Groep 8 - Thema 2 Flashcards
opknappen
Iets herstellen, het weer in orde maken.
We zijn de hele vakantie bezig geweest met het opknappen van ons huis.
slopen
Een gebouw afbreken.
Het leegstaande kantoorgebouw werd gesloopt.
verenigen
bij elkaar brengen.
scheiden
uit elkaar halen.
met andere woorden
Dit gebruik je als je iets nog een keer zegt of schrijft, maar op een andere manier.
We zijn op school, met andere woorden, we zitten in de klas.
overplaatsen
Iets of iemand naar een andere plek overbrengen.
De orka werd overgeplaatst naar een andere dierentuin.
het onderkomen
Een plek om te wonen, onderdak.
verdoven
een mens of dier gevoelloos maken voor pijn of een deel van het lichaam gevoelloos maken.
hartverscheurend
Zo erg of droevig dat je er ontzettend verdrietig van wordt.

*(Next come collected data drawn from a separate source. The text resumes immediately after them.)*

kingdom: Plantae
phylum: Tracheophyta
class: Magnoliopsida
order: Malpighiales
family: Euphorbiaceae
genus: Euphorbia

De peuter was zijn mama kwijt en huilde hartverscheurend.
wijken
Uit de weg gaan, aan de kant gaan.
De mensen in de menigte wijken voor de politie.
toestromen
Als er ergens veel mensen op afkomen.
Toen de zangeres handtekeningen ging uitdelen, stroomde het publiek toe.
geen poot meer verzetten
Op dezelfde plek blijven.
zich verzetten tegen
Proberen iets tegen te houden of niet door te laten gaan.
Hij verzette zich tegen de politie toen die hem wilde aanhouden.
berusten in
Accepteren dat iets niet veranderd kan worden, je niet verzetten.
Hij berustte in zijn aanhouding en ging rustig mee.
aanvankelijk
In het begin.
gaandeweg
langzamerhand, allengs
iemand opbeuren
Iemand minder verdrietig maken, iemand opvrolijken.
de zienswijze
De manier waarop je over iets denkt.
In de zienswijze van de juf is huiswerk heel belangrijk.
de list
Een slim plan om je doel te bereiken.
Hugo de Groot verstopte zich in een boekenkist en wist dankzij deze list te ontsnappen.
bemoeilijken
moeilijker maken.
paniek zaaien
Veel mensen bang maken, zorgen voor paniek.
De ontsnapte gorilla zaaide paniek in de dierentuin.
iemand voor vol aanzien
Iemand serieus nemen, luisteren naar wat hij of zij te zeggen heeft.
Kinderen worden vaak niet voor vol aangezien.
er een potje van maken
Iets helemaal verknoeien.
door schade en schande wijs worden
Leren van je fouten en mislukkingen.
koesteren
liefhebben
Ik koester mijn schelpenverzameling.
verafschuwen
Een erge hekel hebben aan.
Ik verafschuw mensen die liegen.
intuïtief
Op gevoel.
Hij koos intuïtief voor de blauwe trui.
rationeel
Met verstand.
Hij liet zich niet overhalen, maar nam een rationele beslissing.
uiteraard
Natuurlijk, wat iedereen zo begrijpt.
Als je iets steelt, krijg je uiteraard straf.
barstensvol
Overvol
De pot zit barstensvol snoepjes.
ideaal
Zo goed als je maar kunt wensen.
Dit is een ideaal huis voor een gezin met twee kinderen.
dierbaar
Iets of iemand waar je veel van houdt.
Mijn kleine zusje is me erg dierbaar.
fijnzinnig
Met veel gevoel.
de woordspeling
Een grapje met woorden.
sympathiek
Heel aardig.
een hart van goud hebben
Als iemand heel vriendelijk en behulpzaam is.
nuttig
Waar je iets aan hebt, je kunt het goed gebruiken.
per direct
Onmiddellijk, heel snel, nu meteen
de illusie
een mooi idee dat niet blijkt te kloppen.